Tool for balancing disk usage on an Elasticsearch cluster.
Elasticsearch's built in rebalancing tries to balance index count, which can end with certan nodes loaded with very large shards while other nodes hold small ones. This tool swaps large shards with small shards to balance out the disk usage.
This script is intended to be ran automatically via cron or another periodic scheduler. It may take a few runs to get a more optimal result.
usage: es-rebalance [-h] -u URL -b BOX_TYPE [-i ITERATIONS]

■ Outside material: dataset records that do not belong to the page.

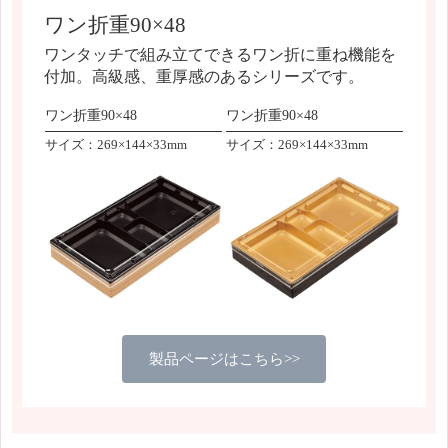
ワン折重90×48
ワンタッチで組み立てできるワン折に重ね機能を
付加。高級感、重厚感のあるシリーズです。
ワン折重90×48
ワン折重90×48
サイズ：269×144×33mm
サイズ：269×144×33mm
製品ページはこちら>>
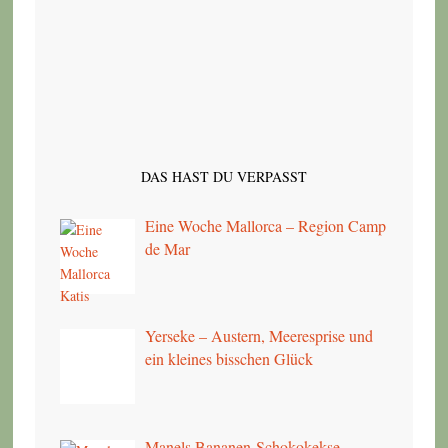
DAS HAST DU VERPASST
Eine Woche Mallorca – Region Camp
de Mar
Yerseke – Austern, Meeresprise und
ein kleines bisschen Glück
Manels Bananen-Schokokekse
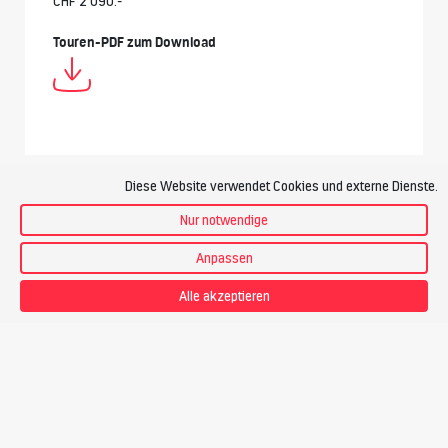
CHF 2’090.-
Touren-PDF zum Download
Diese Website verwendet Cookies und externe Dienste.
Anforderungen
Nur notwendige
Anpassen
Technik
Alle akzeptieren
Ich habe bereits mehrere Hochtouren im Schwierigkeitsgrad
WS (wenig schwierig) bis ZS (ziemlich schwierig) gemacht.
Ich bewege mich
sehr sicher auf den Steigeisen
, schmale
Firngrate und steile Blankeisstellen bereiten mir keine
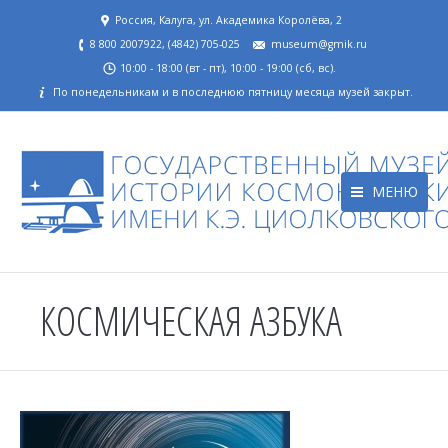
Россия, Калуга, ул. Академика Королёва, 2
8 800 2007922, (4842) 705-025
museum@gmik.ru
10:00 - 18:00 (вт - пт), 10:00 - 19:00 (сб, вс).
По понедельникам и в последнюю пятницу месяца музей закрыт.
МЕНЮ
КОСМИЧЕСКАЯ АЗБУКА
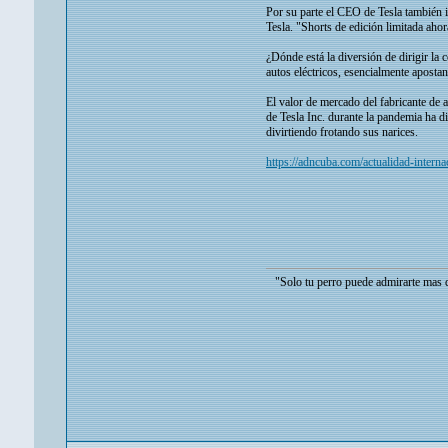
Por su parte el CEO de Tesla también i
Tesla. "Shorts de edición limitada aho
¿Dónde está la diversión de dirigir la
autos eléctricos, esencialmente apostan
El valor de mercado del fabricante de
de Tesla Inc. durante la pandemia ha d
divirtiendo frotando sus narices.
https://adncuba.com/actualidad-in
"Solo tu perro puede admirarte mas de lo que 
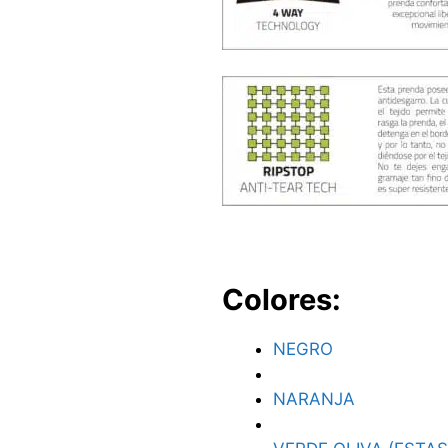
Colores:
NEGRO
NARANJA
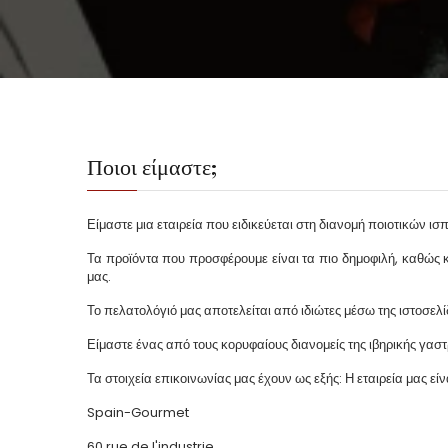
Ποιοι είμαστε;
Είμαστε μια εταιρεία που ειδικεύεται στη διανομή ποιοτικών 
Τα προϊόντα που προσφέρουμε είναι τα πιο δημοφιλή, καθώς κα
μας.
Το πελατολόγιό μας αποτελείται από ιδιώτες μέσω της ιστοσελ
Είμαστε ένας από τους κορυφαίους διανομείς της ιβηρικής γαστ
Τα στοιχεία επικοινωνίας μας έχουν ως εξής: Η εταιρεία μας εί
Spain-Gourmet
60 rue de l'industrie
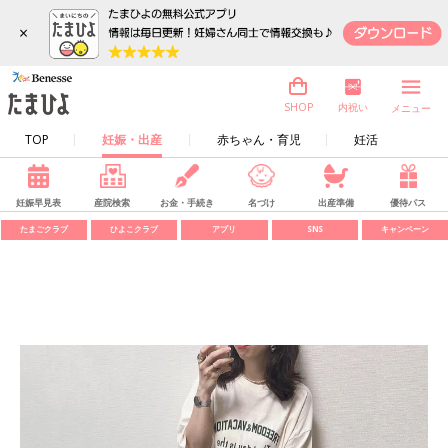
×
内祝い
SHOP
メニュー
TOP
妊娠・出産
赤ちゃん・育児
妊活
妊娠早見表
産院検索
お金・手続き
名づけ
出産準備
優待パス
たまごクラブ
ひよこクラブ
アプリ
SNS
キャンペーン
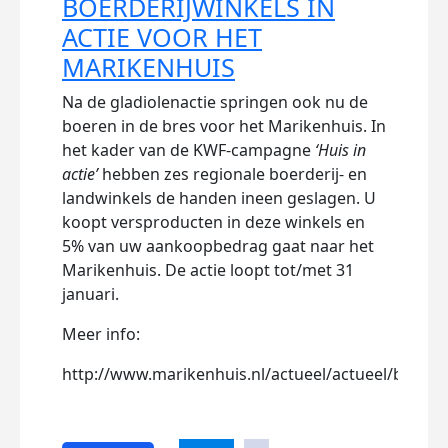
BOERDERIJWINKELS IN
ACTIE VOOR HET
MARIKENHUIS
Na de gladiolenactie springen ook nu de
Dee
boeren in de bres voor het Marikenhuis. In
het kader van de KWF-campagne
‘Huis in
actie’
hebben zes regionale boerderij- en
landwinkels de handen ineen geslagen. U
koopt versproducten in deze winkels en
5% van uw aankoopbedrag gaat naar het
Marikenhuis. De actie loopt tot/met 31
januari.
Meer info:
http://www.marikenhuis.nl/actueel/actueel/boeren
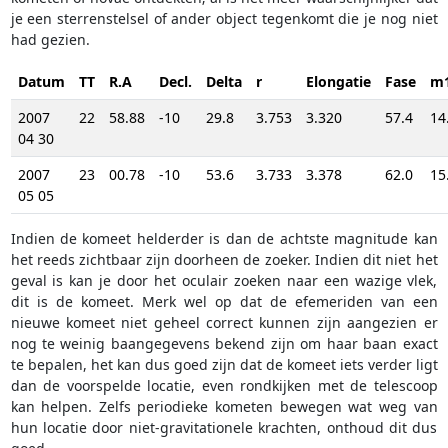
je een sterrenstelsel of ander object tegenkomt die je nog niet
had gezien.
Datum
TT
R.A
Decl.
Delta
r
Elongatie
Fase
m
2007
22
58.88
-10
29.8
3.753
3.320
57.4
14
04 30
2007
23
00.78
-10
53.6
3.733
3.378
62.0
15
05 05
Indien de komeet helderder is dan de achtste magnitude kan
het reeds zichtbaar zijn doorheen de zoeker. Indien dit niet het
geval is kan je door het oculair zoeken naar een wazige vlek,
dit is de komeet. Merk wel op dat de efemeriden van een
nieuwe komeet niet geheel correct kunnen zijn aangezien er
nog te weinig baangegevens bekend zijn om haar baan exact
te bepalen, het kan dus goed zijn dat de komeet iets verder ligt
dan de voorspelde locatie, even rondkijken met de telescoop
kan helpen. Zelfs periodieke kometen bewegen wat weg van
hun locatie door niet-gravitationele krachten, onthoud dit dus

[-p SHARD_PERCENTAGE] [-P NODE_PERCENTAGE] [-v]
[--execute]
Disk-usage-based rebalancing tool for ElasticSearch.
Swaps large shards with small shards to balance disk usage between hosts.
Starts one set of swaps per run. Swaps will happen asynchronously after running this script. Multiple runs may be needed to fully balance.
This script is rack aware; it will not swap shards so that a primary and replica for the same index are on the same rack.
Example:
es-rebalance -u localhost:9200 --box-type hot --iterations 50
optional arguments:
-h, --help show this help message and exit
-u URL, --url URL URL to cluster. Can be specified multiple times for
redundancy.
-b BOX_TYPE, --box-type BOX_TYPE
Box type of nodes to rebalance. One of 'warm' or
'hot'.
-i ITERATIONS, --iterations ITERATIONS
Maximum number of shards to exchange.
-p SHARD_PERCENTAGE, --shard-percentage SHARD_PERCENTAGE
Don't exchange shards whose sizes are within this
percent of each other, to avoid swapping similar-sized
shards.
-P NODE_PERCENTAGE, --node-percentage NODE_PERCENTAGE
Don't exchange between nodes whose sizes are within
this many percentage points of each other.
-v, --verbose Print debug logs.
--execute Run the plan. If not specified, will be a dry run.